Nursing homes across the country were caught off guard when the coronavirus swept through their facilities in early 2020, leaving scores of frail and elderly patients at risk of catching the deadly disease.
Staggering numbers of them did. Then they started dying. Over 30,000 – and counting – of the nation’s 1.4 million nursing-home residents have perished after contracting the relentless respiratory ailment. Why? Besides overcrowded conditions and shared spaces such as dining rooms, common areas and, often, bathrooms, staff members failed to follow proper protocols to prevent and control infection in those in their care.
A government analysis of data from the Centers for Medicare & Medicaid Services (CMS) found that over 80 percent of the 14,550 nursing homes surveyed fell short of maintaining standard-operating procedures involving the most basic of behaviors by their employees: staying home when they are sick and washing their hands.
“Warning signs were ignored and nursing homes were unprepared to face a pandemic,” Democratic Oregon Sen. Ron Wyden, who commissioned the report, told The Associated Press in an article titled “Watchdog cites persistent infection lapses in nursing homes.” “There need to be big changes in the way nursing homes care for seniors.”
The Government Accountability Office (GAO) released the 15-page report to Wyden on May 20. Titled “Infection Control Deficiencies Were Widespread and Persistent in Nursing Homes Prior to COVID-19 Pandemic,” it is signed by John Dicken, the agency’s healthcare director. In it, researchers reveal five years’ worth of records from nursing homes in all 50 states and Washington D.C.
“Our analysis of CMS data shows that infection prevention and control deficiencies were the most common type of deficiency cited in surveyed nursing homes, with most nursing homes having an infection prevention and control deficiency cited in one or more years from 2013 through 2017 (13,299 nursing homes, or 82 percent of all surveyed homes),” according to the report. “Infection prevention and control deficiencies cited by surveyors can include situations where nursing home staff did not regularly use proper hand hygiene or failed to implement preventive measures during an infectious disease outbreak, such as isolating sick residents and using masks and other personal protective equipment to control the spread of infection. Many of these practices can be critical to preventing the spread of infectious diseases, including COVID-19. In each individual year from 2013 through 2017, the percent of surveyed nursing homes with an infection prevention and control deficiency ranged from 39 percent to 41 percent. In 2018 and 2019, we found that this continued with about 40 percent of surveyed nursing homes having an infection prevention and control deficiency cited each year.

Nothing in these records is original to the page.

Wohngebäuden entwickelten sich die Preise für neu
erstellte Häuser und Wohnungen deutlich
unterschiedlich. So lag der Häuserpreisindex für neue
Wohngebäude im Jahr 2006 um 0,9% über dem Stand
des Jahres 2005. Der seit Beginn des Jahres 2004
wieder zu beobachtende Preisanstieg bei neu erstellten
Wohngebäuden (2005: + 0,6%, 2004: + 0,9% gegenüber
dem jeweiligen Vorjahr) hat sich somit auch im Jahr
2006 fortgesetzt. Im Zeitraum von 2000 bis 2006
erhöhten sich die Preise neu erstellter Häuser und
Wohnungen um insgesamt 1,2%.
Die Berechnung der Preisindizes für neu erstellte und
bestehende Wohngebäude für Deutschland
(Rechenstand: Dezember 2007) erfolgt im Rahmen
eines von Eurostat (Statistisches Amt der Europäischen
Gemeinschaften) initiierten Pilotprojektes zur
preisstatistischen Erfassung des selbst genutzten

“About half – 6,427 of 13,299 (48 percent) – of the nursing homes with an infection prevention and control deficiency cited in one or more years of the period we reviewed had this type of deficiency cited in multiple consecutive years from 2013 through 2017,” the report continues. “This is an indicator of persistent problems.”
A figure on page 5 of the report shows that 2,967 nursing homes, or 18 percent, had no deficiencies during the five-year period; 2,563, or 19 percent, had deficiencies in multiple nonconsecutive years; and 4,309, or 32 percent, had deficiencies in one of those years.
“Furthermore, of the 6,427 nursing homes with an infection prevention and control deficiency cited in multiple consecutive years, 35 percent (2,225 nursing homes) had these deficiencies cited in 3 or 4 consecutive years, and 6 percent (411 nursing homes) had these deficiencies cited across all 5 years,” according to the report. “At the state level, all states had nursing homes with infection prevention and control deficiencies cited in multiple consecutive years.”
The research paints a pathetic picture of the safety of nursing homes and the health and welfare of a precious population of grandmothers and grandfathers. In New York, for example, there was an outbreak at a nursing that affected 38 residents, but the staff did not keep tabs on who was sick and who was not. That led to the lack of isolation of the 38 residents, some of whom kept showing up for meals at dinner time. Seven employees at a nursing home in California never were tested for tuberculosis prior to them being hired, the report cites.
“One of the first coronavirus outbreaks in the United States occurred at a nursing home in Washington state,” states a Reuters article titled “U.S. nursing homes plagued by infection control issues pre-COVID-19: report.” “Since then, nursing homes across the nation have reported cases. More than 30,000 coronavirus deaths are linked to long-term care facilities…about one-third of the reported U.S. deaths related to the virus.”
CMS administrator Seema Verma said the agency is planning to form a commission to evaluate the response by nursing homes to the coronavirus.